Chronic hepatitis C is curable for most people. Your doctor will help you find the right treatment for you. Here’s what you need to know about treating it.   

Treatment method/s

  • Hepatitis C is treated with medications known as direct-acting antivirals (or DAAs), which are very effective for most people who take them.
  • You’ll take 1 to 3 tablets per day,  for 8 to 12 weeks, depending on which medicine you are using. 
  • Treatment is more than 95% effective at curing hepatitis C. 
  • Most people can get a prescription from their GP. 
  • Your GP may refer you to a specialist if:
    • you have another blood-borne virus, such as hepatitis B or HIV
    • have previously had DAA treatment for hepatitis C,
    • have kidney disease or liver scarring.
  • If you have not been cured of hepatitis C after the first course of medicine, your doctor may recommend a second course.
  • If you get hepatitis C again, you can be cured again.

Costs and other information 

  • Hepatitis C medications are available through the Pharmaceutical Benefits Scheme (PBS) to people over 18 who hold an Australian Medicare card.
  • You will pay no more than $41 for each script, or less than $7 if you have a concession card (This amount is adjusted each year on 1 January, so these amounts are correct for 2020).
  • Medications for hepatitis C are not currently subsidised for Medicare-ineligible people.
  • Modern hepatitis C medicines have far fewer side effects than older medicines.

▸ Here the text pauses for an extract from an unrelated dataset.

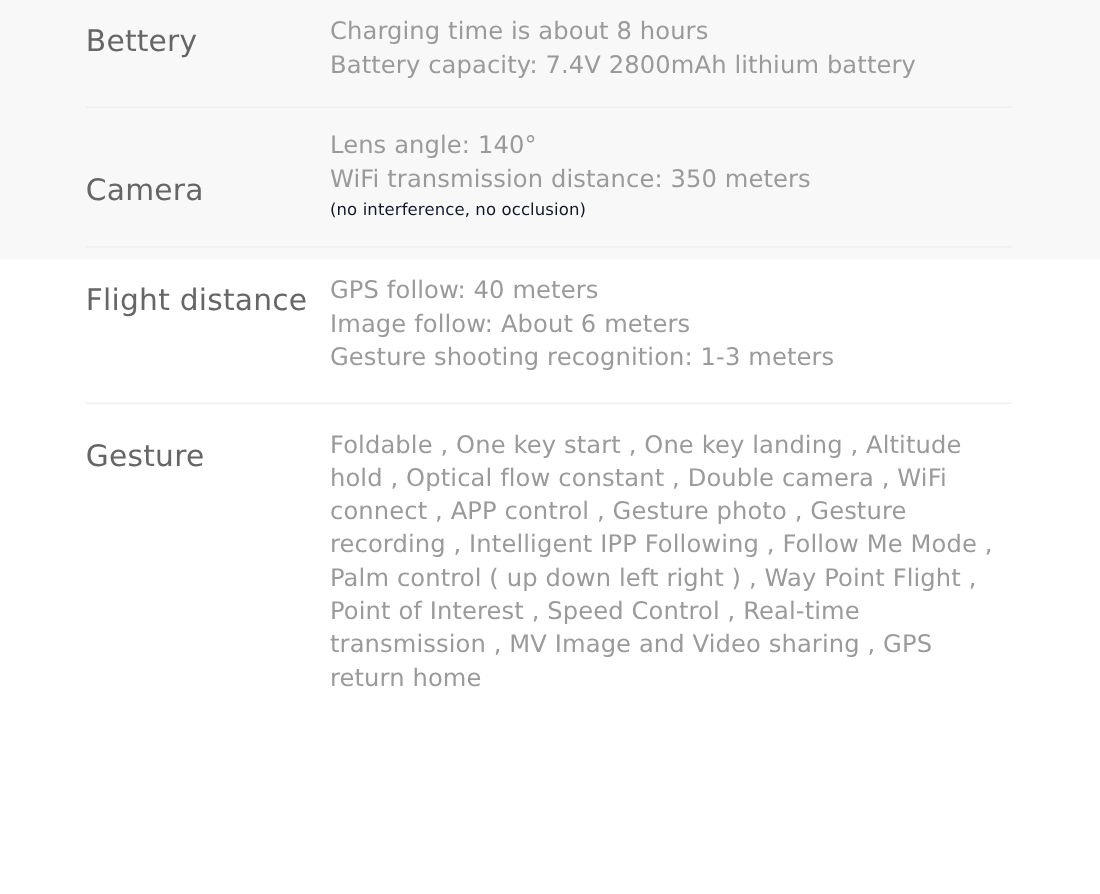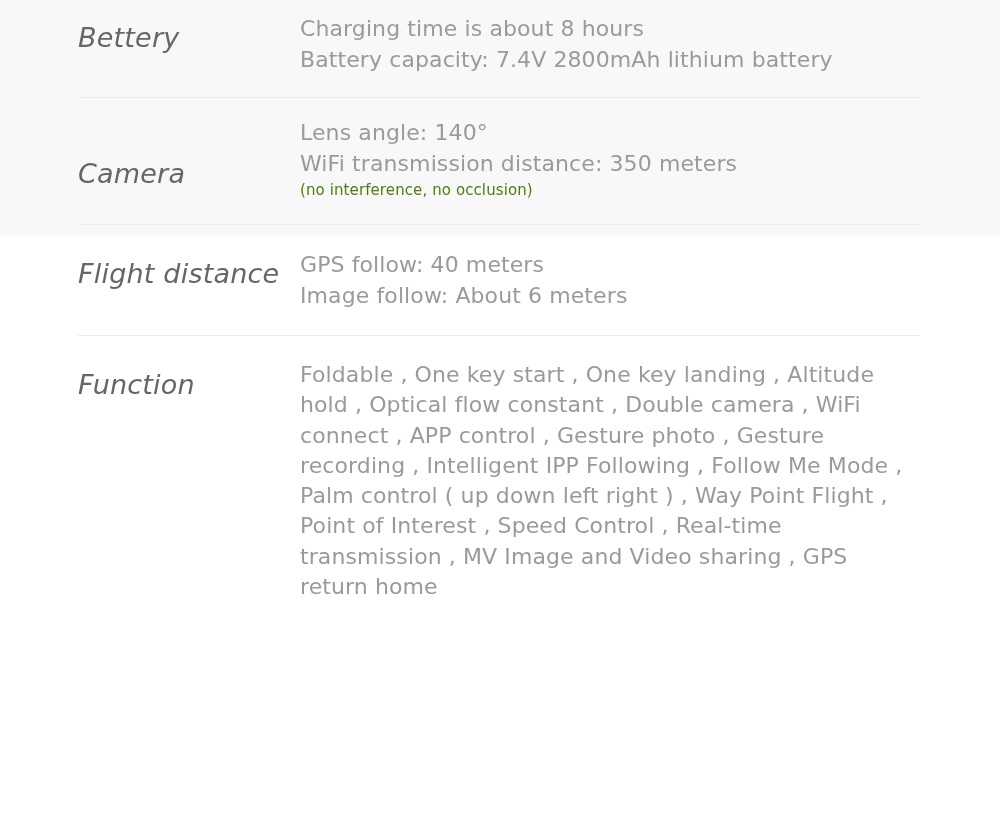"Bettery" .spec-label { font-style: italic -> none }
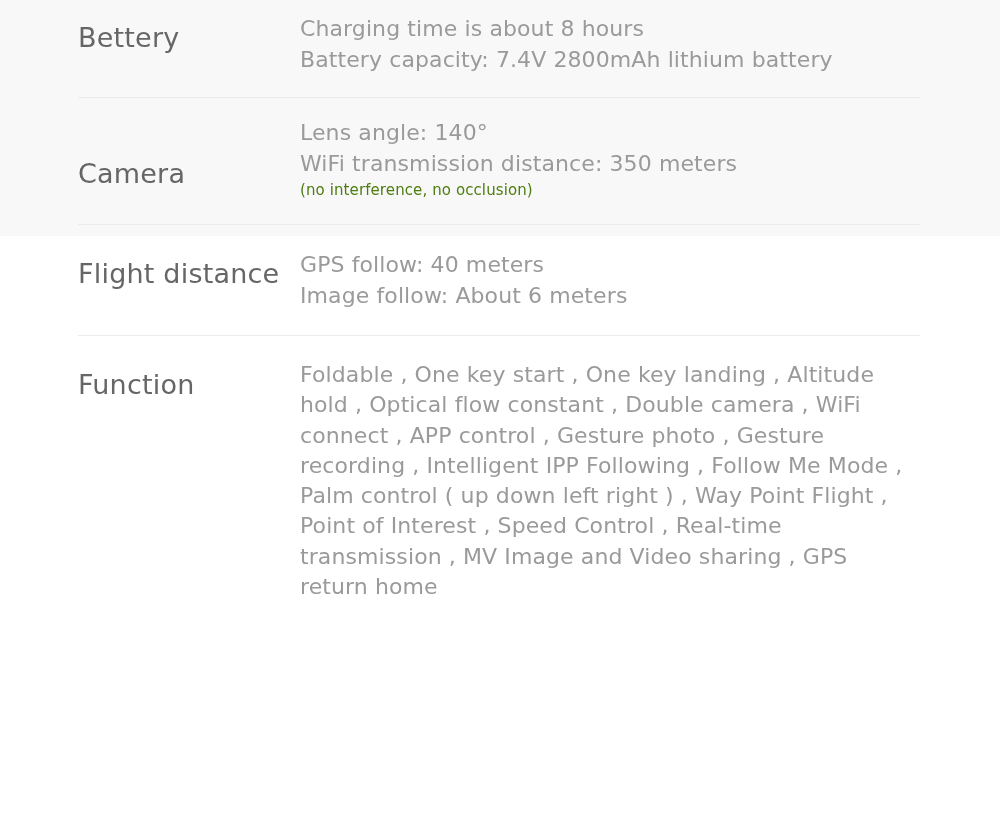"(no interference, no occlusion)" .spec-value .note { color: #4d7c0f -> #0f172a }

Specific resources and services are available for people living with hepatitis C via Hepatitis Australia.

How might this impact my work?

Practical Considerations

  • Some antiviral medications can compromise the effectiveness of oral contraceptives (‘the pill’). Discuss this with your doctors when developing your treatment plan.
  • Hepatitis C is not classified as a sexually transmissible infection (STI); therefore, any worker who has been diagnosed should not be prevented from working. 
  • Sex industry workplace management should not require information about your hepatitis C status.
  • People with chronic hepatitis C can use all types of birth control, including the pill, without concern about negatively impacting liver health. 

Legal and Reporting Considerations

  • Some states and territories may have laws that criminalise sex working with STIs and/or BBVs. There may also be laws about BBV and STI prevention that apply to everyone. See our BBV, STI and the law resource for more information on your jurisdiction and/or contact your local sex worker organisation to find out more information.
  • Hepatitis C is a national routine notifiable condition, which means that diagnosed cases are confidentially reported to the Commonwealth health department. You can find more information on the requirements for your jurisdiction on our BBV, STI and the Law resource. Contact your local sex worker organisation if you need support with a workplace issue relating to hepatitis C or need more information about your state or territory’s laws around sexual health and notifiable conditions.

Contact tracing of previous sexual partners (also known as ‘partner notification’) is a consideration for some BBV and STI. It should be done with consideration of the unique transmission risk and privacy needs of sex workers. Your local sex worker peer organisation can advise on any partner notification process to ensure that it is appropriate for your circumstances.